I’m guessing the person who decided how to spell “queue” and “okay” got paid by the letter.
*orders pepperoni pizza*
Her: you need to start taking better care of yourself.
*calls back, adds mushrooms*
STAGES OF HOTEL BUFFET BREAKFAST
1. Admire healthy selection of yoghurt and fruit
2. Start piece of toast in strange grill machine
3. Eat 19 rashers of bacon, 12 sausages and 2.3kg of scrambled egg
4. Toast burned, in bin
5. Eat 4 grapes and a piece of melon to be healthy
I hate elevators, they give me vertigo
I take many steps to avoid them
If you have nothing mean to say, say it in German.

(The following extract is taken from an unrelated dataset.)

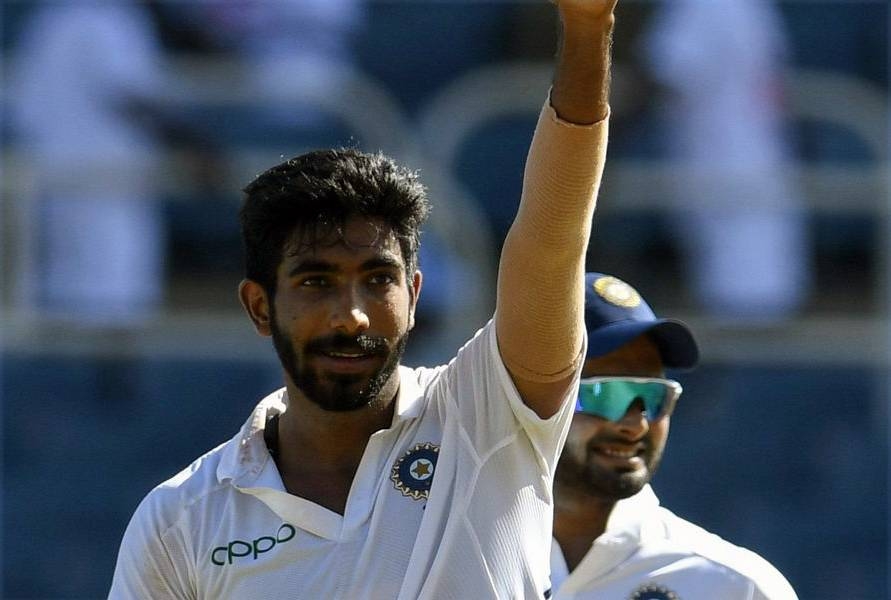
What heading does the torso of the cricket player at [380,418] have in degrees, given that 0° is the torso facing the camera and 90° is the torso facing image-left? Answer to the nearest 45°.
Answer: approximately 0°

“LOOK AT MY ASSHOLE.” -Cats
I’m never more unattractive than when a bee flies in my face
mcdonald’s will “anything else” you to death can you wait a mcminute
My teen is in an outdoor class where they take the kids fishing and the catch of the day goes home with the lucky student. You can only imagine how proud I was to see my son victoriously running to the car at pickup holding up a large rubber boot
I like my coffee like I like my women.
Not banging my friends.
I’d joined kids karate to crush them; I hadn’t thought of their strength in numbers. They were piling on like Gremlins. This was happening.
The guy who first said “hear no evil, see no evil, speak no evil” was a genius, but the next guy who put it with monkeys, not so much.

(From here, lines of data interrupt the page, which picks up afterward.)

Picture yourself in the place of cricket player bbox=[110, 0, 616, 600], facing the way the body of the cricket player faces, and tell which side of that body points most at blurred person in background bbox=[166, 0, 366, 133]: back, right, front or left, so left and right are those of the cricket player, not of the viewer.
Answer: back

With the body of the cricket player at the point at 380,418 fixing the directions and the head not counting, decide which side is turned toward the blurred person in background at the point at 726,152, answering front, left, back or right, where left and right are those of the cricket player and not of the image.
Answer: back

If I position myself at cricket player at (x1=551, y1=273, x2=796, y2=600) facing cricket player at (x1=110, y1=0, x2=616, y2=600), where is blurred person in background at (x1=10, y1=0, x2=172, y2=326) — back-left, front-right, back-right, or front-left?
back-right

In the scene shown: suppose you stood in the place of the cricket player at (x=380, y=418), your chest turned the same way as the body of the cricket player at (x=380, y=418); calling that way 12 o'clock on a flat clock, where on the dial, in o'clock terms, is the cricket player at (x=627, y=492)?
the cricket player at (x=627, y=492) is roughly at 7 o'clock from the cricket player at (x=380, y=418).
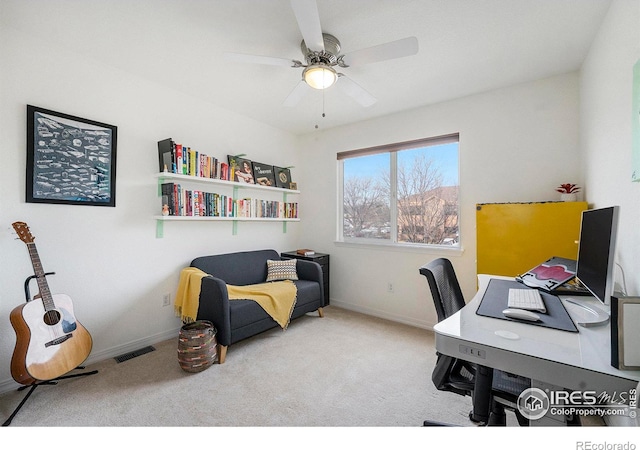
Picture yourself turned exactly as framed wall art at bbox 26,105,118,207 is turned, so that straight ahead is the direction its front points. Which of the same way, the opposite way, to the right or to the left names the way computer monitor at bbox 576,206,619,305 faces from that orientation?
the opposite way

“Kids today are pathetic” is NOT a good take from the generation raising today’s kids. It’s like giving a bad Yelp review to the restaurant you run.
I’m holding out for the fitness watch that tracks my heart rate and shocks me every time I pick up a bag of chips
Waiter: how would you like your steak cooked
Me: preferably over some type of heat source
I don’t go down to the docks anymore because once I was mistaken for a big bag of sausages and got scooped up by a forklift. Life can be sad.
Every time my kids start whining I get the urge to call my mom and apologize
My kids decided to move a piece of furniture to a random spot, I wonder how much it will cost to fix whatever they’re covering up
The embarrassing moment when you bring handcuffs to ‘gamenight’ and she brings Monopoly.
My rose versus your carnation.
FLORAL COMBAT!
Hugh Jackman implies the existence of a small ackman
The Story of Volcanos
God: Ok, how about a mountain..
Angel: We got mountains.
God: Lemme finish. That shits fire.
Angel: Metal.
*fist bump*
If you were forced at gunpoint to either watch ’50 Shades Of Grey’ or read the book, what type of gun would you prefer to be shot dead with?
I can’t wait to sleep in
My bladder: lmao
Manslaughter. The sound of a man laughing?